ILPA Measures

Georges van Hoegaerden
Georges van Hoegaerdenhttps://www.methodeva.com/georges/
Founder, Author, and Managing Director of methodEVA.

A Limited Partner responded to my article posted on LinkedIn named “As a limited partner I feel uninformed” with some supportive references to the work the Institutional Limited Partner Association (ILPA) has done to structure the relationship between Limited Partners and General Partners.

I have read their referendum and am not against the work of the ILPA, but feel the work of the ILPA so far offers little suggestions as to how to solve the systemic issues within the asset management realm (see “The musical chairs of asset management”).

Yes, I do commend the ILPA for establishing “dining” etiquette, but it does not change the fact that the food being served is subprime. The way we construct financial systems (in violation of the free-market principles we boast about), by economic principle turns the discovery and arbitrage of the underlying asset subprime (sooner or later).
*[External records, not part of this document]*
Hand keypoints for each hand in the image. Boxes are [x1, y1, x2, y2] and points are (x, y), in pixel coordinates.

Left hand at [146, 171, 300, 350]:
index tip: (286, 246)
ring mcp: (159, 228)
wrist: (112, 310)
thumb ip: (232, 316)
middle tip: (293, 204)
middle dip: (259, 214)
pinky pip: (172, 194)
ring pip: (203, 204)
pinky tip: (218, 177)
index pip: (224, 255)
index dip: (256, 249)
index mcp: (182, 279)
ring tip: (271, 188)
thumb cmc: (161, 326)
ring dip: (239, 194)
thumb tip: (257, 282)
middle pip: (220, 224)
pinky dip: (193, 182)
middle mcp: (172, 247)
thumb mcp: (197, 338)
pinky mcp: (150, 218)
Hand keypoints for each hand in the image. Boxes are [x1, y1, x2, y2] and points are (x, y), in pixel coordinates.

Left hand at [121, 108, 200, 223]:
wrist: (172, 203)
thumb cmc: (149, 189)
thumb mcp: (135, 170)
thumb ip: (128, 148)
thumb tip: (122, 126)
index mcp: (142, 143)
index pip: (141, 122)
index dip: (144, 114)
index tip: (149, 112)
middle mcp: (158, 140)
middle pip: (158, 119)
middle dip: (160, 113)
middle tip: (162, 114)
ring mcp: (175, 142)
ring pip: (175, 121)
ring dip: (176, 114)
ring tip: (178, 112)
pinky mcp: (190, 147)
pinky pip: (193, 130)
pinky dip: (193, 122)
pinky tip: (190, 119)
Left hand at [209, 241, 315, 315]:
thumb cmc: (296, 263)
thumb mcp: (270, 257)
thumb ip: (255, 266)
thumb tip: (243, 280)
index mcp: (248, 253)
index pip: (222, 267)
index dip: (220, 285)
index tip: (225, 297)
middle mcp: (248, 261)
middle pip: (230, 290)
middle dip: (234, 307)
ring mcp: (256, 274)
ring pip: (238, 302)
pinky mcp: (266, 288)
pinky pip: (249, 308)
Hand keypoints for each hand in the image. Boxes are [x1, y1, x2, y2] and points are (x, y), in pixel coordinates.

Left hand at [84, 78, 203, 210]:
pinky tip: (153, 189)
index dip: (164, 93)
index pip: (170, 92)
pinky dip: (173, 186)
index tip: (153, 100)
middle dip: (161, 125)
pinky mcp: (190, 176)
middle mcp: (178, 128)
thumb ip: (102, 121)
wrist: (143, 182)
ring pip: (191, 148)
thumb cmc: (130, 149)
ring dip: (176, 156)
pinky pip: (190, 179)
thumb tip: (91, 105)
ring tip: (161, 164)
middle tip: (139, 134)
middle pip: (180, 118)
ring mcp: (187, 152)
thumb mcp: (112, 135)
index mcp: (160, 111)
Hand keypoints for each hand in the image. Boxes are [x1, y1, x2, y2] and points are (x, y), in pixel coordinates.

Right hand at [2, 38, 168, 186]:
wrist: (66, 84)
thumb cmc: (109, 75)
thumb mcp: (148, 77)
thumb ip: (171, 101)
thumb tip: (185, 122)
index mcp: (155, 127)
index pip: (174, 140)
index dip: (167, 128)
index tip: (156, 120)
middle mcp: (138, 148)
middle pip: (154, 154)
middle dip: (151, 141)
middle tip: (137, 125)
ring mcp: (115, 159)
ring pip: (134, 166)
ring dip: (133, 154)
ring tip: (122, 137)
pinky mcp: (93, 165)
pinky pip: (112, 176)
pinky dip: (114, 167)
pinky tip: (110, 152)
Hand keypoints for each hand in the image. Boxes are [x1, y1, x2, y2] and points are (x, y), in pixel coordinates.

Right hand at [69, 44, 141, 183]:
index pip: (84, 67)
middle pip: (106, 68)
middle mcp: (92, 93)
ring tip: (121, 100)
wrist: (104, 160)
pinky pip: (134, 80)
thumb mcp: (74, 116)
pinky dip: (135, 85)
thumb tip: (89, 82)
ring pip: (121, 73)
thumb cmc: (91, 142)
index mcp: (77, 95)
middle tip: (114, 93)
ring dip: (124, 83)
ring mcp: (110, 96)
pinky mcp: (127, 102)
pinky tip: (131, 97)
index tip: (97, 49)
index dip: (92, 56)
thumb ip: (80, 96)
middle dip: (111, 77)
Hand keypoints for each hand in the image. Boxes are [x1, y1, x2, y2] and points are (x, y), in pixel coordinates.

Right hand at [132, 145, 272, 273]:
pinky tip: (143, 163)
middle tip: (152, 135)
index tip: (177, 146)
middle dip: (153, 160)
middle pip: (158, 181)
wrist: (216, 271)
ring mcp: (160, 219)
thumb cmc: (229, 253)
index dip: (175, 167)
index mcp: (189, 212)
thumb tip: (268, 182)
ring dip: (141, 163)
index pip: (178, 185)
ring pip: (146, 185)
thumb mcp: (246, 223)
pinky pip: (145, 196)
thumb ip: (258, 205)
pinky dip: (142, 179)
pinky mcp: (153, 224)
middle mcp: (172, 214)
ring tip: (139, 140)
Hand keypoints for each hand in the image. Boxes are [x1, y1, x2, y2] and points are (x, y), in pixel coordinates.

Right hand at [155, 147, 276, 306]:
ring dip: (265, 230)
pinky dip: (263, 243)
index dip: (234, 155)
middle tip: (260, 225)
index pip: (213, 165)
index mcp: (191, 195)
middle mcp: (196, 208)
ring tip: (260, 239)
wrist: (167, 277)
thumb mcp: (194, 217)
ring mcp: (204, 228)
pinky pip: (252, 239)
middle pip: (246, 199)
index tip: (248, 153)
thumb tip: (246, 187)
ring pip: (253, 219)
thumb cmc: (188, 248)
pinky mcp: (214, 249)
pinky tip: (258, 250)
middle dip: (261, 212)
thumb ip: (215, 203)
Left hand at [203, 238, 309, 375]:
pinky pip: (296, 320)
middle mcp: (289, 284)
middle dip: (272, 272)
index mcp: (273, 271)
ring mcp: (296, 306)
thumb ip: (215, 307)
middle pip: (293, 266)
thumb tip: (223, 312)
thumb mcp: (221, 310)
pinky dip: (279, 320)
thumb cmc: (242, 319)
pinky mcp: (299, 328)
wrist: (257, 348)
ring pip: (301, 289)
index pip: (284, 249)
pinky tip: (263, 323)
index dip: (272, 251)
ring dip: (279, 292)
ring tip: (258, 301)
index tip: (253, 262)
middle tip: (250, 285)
Already in VC 10 levels of bottom-heavy diversification proliferate lies about the real risk deployed in Venture. And the results show it. VC fails to make a dent in the 80% greenfield of technology adoption, nor produce returns for LPs in line with that gap.
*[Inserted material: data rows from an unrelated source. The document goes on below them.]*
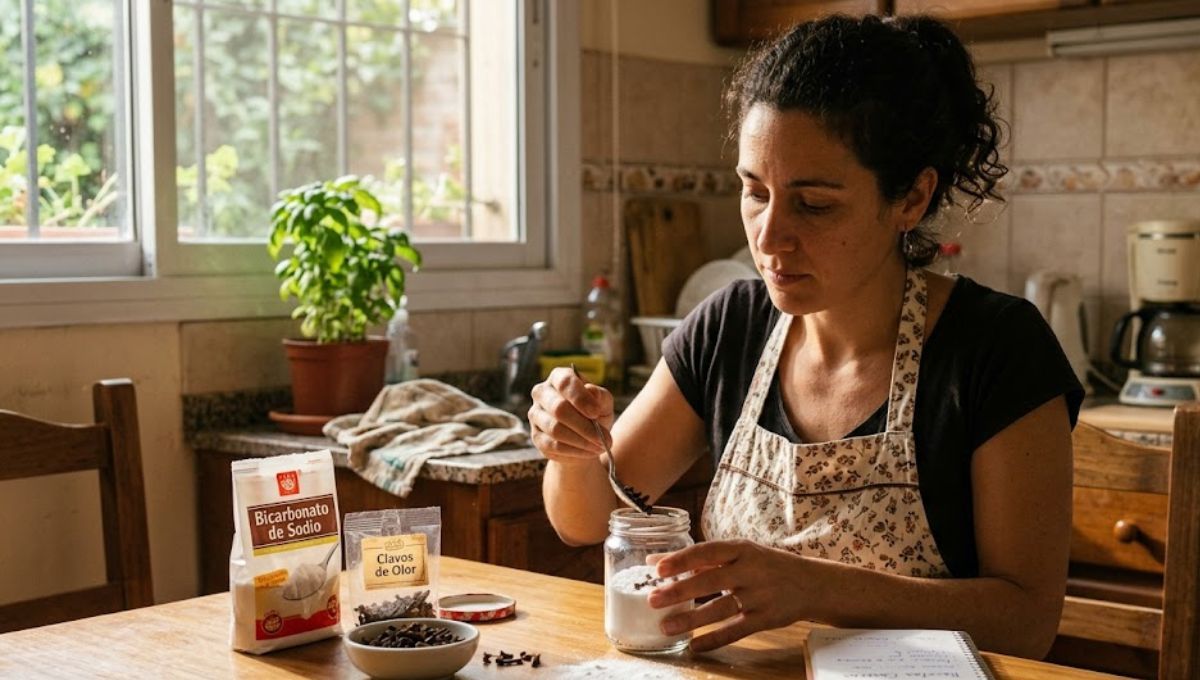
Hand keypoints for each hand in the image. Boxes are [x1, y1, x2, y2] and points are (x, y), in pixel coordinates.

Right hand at [528, 367, 613, 464]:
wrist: (586, 438)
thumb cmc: (594, 414)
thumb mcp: (604, 403)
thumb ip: (600, 396)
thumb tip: (591, 391)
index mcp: (558, 378)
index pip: (565, 382)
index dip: (580, 398)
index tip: (595, 412)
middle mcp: (542, 393)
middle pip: (558, 408)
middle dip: (584, 426)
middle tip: (603, 438)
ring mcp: (536, 415)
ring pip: (555, 429)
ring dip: (581, 440)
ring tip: (600, 446)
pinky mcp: (536, 436)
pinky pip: (553, 445)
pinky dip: (574, 451)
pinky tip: (589, 452)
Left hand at [648, 540, 806, 651]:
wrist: (812, 583)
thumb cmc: (766, 565)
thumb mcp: (740, 553)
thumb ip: (702, 558)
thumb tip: (655, 562)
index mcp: (742, 549)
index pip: (708, 551)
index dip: (682, 559)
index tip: (657, 568)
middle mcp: (751, 570)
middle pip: (711, 580)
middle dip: (680, 590)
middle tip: (653, 599)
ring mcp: (760, 595)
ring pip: (721, 608)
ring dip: (692, 619)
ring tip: (666, 626)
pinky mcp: (766, 619)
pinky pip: (737, 630)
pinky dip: (715, 639)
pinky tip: (695, 645)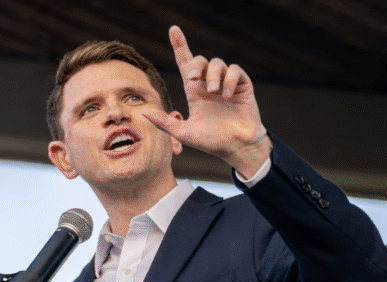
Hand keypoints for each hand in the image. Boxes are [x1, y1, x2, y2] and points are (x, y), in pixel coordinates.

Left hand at [141, 26, 270, 174]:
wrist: (235, 147)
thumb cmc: (210, 141)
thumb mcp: (183, 132)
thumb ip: (164, 122)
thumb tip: (143, 112)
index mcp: (193, 92)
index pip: (185, 64)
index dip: (180, 46)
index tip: (173, 30)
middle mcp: (208, 85)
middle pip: (200, 60)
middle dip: (196, 65)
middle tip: (193, 79)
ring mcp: (225, 84)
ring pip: (217, 64)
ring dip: (213, 76)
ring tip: (214, 93)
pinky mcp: (242, 85)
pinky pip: (235, 70)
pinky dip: (230, 80)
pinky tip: (227, 95)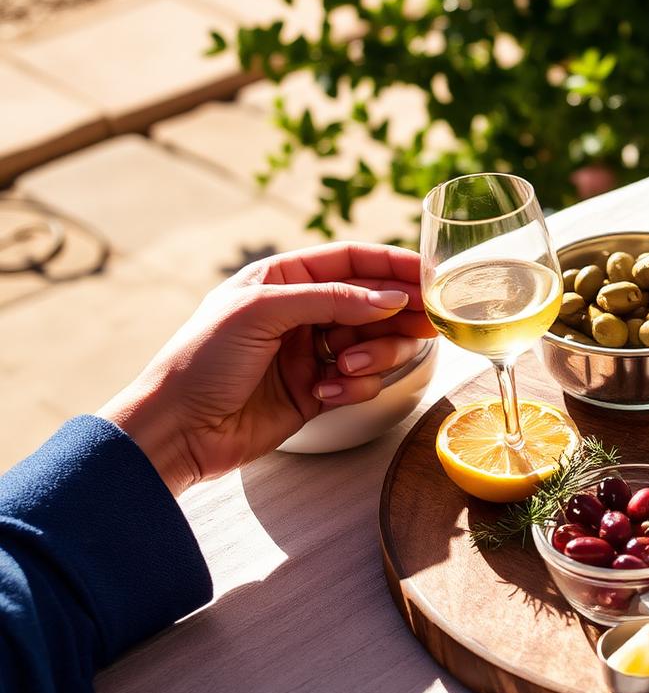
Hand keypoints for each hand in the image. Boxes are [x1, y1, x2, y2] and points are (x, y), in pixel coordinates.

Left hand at [100, 244, 435, 495]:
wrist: (177, 431)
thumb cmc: (202, 361)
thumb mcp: (261, 312)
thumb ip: (330, 299)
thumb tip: (392, 298)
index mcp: (283, 280)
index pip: (351, 261)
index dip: (392, 264)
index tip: (429, 274)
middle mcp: (302, 312)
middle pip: (374, 302)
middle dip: (397, 314)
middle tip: (425, 324)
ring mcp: (312, 352)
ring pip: (374, 343)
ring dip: (373, 354)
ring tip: (346, 367)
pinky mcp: (318, 391)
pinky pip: (361, 382)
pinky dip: (355, 387)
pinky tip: (328, 394)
So, while there are pragmatic things we can do with LPs to start to eradicate those economic lies (as described in my article), a much more fundamental change to the relationship and structure between GPs and LPs can turn their subprime alignment from subprime to prime.

Transparency is just a (small) part of the economic framework, and even then the kind of transparency is paramount in establishing a different economic outcome of risk.
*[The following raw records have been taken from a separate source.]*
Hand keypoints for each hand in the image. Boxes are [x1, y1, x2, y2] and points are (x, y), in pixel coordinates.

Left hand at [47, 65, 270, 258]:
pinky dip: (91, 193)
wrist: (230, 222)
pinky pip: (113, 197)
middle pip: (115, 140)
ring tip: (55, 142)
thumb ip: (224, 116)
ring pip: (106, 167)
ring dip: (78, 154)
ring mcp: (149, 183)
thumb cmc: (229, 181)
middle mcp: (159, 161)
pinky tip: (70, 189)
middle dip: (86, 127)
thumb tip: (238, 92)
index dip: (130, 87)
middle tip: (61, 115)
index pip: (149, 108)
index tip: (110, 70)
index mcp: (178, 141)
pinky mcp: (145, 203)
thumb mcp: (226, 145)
And below is the original comment from a Limited Partner (in hotel real estate) on LinkedIn (members only) to which the above was my response:

The Institutional Limited Partners Association has established a set of “best practices” that center around three guiding principles:

1) alignment of interests;

2) Governance; and

3) Transparency.

Logically, if the GP has significant skin in the game by investing along side of the LP there is a higher likelihood they will be more selective in choosing where to deploy capital. The tenets of corporate governance can require a solution for many of the problems Georges discusses. These procedures can mitigate or eliminate conflicts of interest and related party transactions. And finally, if all the cards are on the table, readily seen by all parties, the dialogue becomes real and meaningful. The level of trust goes up and everyone benefits from an open, honest assessment.

I am in the hotel real estate sector and we have adhered to similar principles for years. While not in total agreement with the ILPA, their efforts are to be commended as an attempt to bring some measure of standards to the industry.